2022 Pulitzer Prize in History Awarded to NYU's Nicole Eustace and Ada Ferrer

New York University historians Nicole Eustace and Ada Ferrer have been jointly awarded the 2022 Pulitzer Prize in History for their respective works-Eustace's "Covered with Night: A Story of Murder and Indigenous Justice in Early America" and Ferrer's "Cuba: An American History".

Pulitzer Prize Logo

New York University historians Nicole Eustace and Ada Ferrer have been jointly awarded the 2022 Pulitzer Prize in History for their respective works-Eustace's Covered with Night: A Story of Murder and Indigenous Justice in Early America (Liveright) and Ferrer's Cuba: An American History (Scribner).

Covered with Night recounts a 1722 killing of an Indigenous hunter by two white fur traders in Conestoga, Pa., while Cuba: An American Story is a comprehensive history of Cuba's complex ties to the United States.

"With Covered With Night, Eustace takes us deep into the cultural worlds and worldviews of early 18th-century native peoples of the Susquehanna Valley," says Pulitzer Board member Tommie Shelby, a professor at Harvard University. "In an examination of a confrontation between indigenous peoples' conceptions of justice and English law used by colonial settlers, we find extraordinary research skill, particularly with the deft handling of indigenous languages, gripping storytelling, and elegant writing."

"Ada Ferrer, a leading historian of Cuba, provides a succinct yet wide-ranging history of U.S.-Cuba relations from the point of view of the island and its inhabitants," Shelby adds. "It is full of memorable vignettes, beginning with the fact that Christopher Columbus made landfall on the island and not on the North American continent, as is usually assumed.
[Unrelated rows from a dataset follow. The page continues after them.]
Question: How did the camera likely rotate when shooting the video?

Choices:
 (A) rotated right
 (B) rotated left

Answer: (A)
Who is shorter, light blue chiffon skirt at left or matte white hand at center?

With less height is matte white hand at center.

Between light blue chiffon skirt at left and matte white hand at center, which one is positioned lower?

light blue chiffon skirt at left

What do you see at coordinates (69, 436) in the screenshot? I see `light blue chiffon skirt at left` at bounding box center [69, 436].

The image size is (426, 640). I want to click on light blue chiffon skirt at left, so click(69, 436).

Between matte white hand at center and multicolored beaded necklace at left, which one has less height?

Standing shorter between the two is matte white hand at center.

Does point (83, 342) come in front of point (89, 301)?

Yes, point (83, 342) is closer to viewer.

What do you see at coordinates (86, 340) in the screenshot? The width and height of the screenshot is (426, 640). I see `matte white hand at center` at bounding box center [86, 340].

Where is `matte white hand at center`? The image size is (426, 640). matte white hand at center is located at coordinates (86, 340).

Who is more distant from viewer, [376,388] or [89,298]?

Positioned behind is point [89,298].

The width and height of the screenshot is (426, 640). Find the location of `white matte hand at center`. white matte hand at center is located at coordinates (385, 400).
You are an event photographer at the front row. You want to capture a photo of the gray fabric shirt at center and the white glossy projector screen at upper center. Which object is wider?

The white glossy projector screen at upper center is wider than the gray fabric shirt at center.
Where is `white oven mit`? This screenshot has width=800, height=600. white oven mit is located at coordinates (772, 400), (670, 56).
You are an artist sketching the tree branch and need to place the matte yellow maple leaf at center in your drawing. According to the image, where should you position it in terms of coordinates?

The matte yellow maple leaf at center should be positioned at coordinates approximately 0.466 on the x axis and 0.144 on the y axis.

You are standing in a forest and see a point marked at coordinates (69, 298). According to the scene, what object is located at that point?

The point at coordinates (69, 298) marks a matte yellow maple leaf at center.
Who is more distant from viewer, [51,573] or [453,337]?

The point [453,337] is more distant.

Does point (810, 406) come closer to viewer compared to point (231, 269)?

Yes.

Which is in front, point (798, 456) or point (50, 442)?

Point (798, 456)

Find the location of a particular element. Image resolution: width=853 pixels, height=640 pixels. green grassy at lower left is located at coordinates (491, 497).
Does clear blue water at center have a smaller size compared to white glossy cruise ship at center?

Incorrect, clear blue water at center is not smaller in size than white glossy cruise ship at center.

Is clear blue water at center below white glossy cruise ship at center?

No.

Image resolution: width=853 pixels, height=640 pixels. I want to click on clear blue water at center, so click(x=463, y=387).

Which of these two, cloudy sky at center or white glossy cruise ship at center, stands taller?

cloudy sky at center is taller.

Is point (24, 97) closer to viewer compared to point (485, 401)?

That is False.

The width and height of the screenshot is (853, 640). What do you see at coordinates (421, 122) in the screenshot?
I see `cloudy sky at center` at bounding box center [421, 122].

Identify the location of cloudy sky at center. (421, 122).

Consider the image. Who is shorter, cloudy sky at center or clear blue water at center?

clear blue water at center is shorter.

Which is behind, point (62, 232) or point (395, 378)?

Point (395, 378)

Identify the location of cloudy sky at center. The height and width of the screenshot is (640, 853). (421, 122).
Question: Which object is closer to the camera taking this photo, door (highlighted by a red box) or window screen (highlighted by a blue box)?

The themes of anti-Black racism, slavery and slave rebellion, imperialism, revolution, the Cold War, land and labor exploitation, and the quest for national self-determination are all seamlessly integrated into a compelling, fast-moving, and vivid narrative."

Nicole Eustace's "Covered with Night"

Ada Ferrer's "Cuba: An American History"

While Ferrer's award-winning book covers 500 years of Cuba's history, she offers a particular focus on Fidel Castro, the 1959 revolution, and the perceptions of many Americans that stem from its aftermath.

"Because of what the revolution would become, a lot of Americans don't realize what the revolution originally was or how incredibly popular it was in the beginning," Ferrer said in an interview last year. "And it wasn't popular support for communism-it wasn't clear at that point that the government would become communist. So in some sense, this discourse, which has been a mainstay of official American discourse towards Cuba, just doesn't describe what the social experience of that country was over the last 60 years."

Eustace's work surfaces alternative forms of justice that were deployed in the colonial period by Native American communities-and that were eventually discarded by the new nation, which opted for the Anglo-European model we're familiar with today.

In contrast to Anglo-European forms of justice, which center on individual responsibility and then retributive justice and punishment against the offender, Indigenous peoples saw crimes, even the most heinous ones, as breaks in "community relationships that needed to be repaired and that needed to be repaired over time-it's not one and done," Eustace explained in a 2021 interview. "There needed to be acknowledgment of the wrong done. There needed to be sympathizing with the victims of a crime, including members of the wider community. Reparations needed to be paid and then there needed to be reparative rituals of bringing people back together."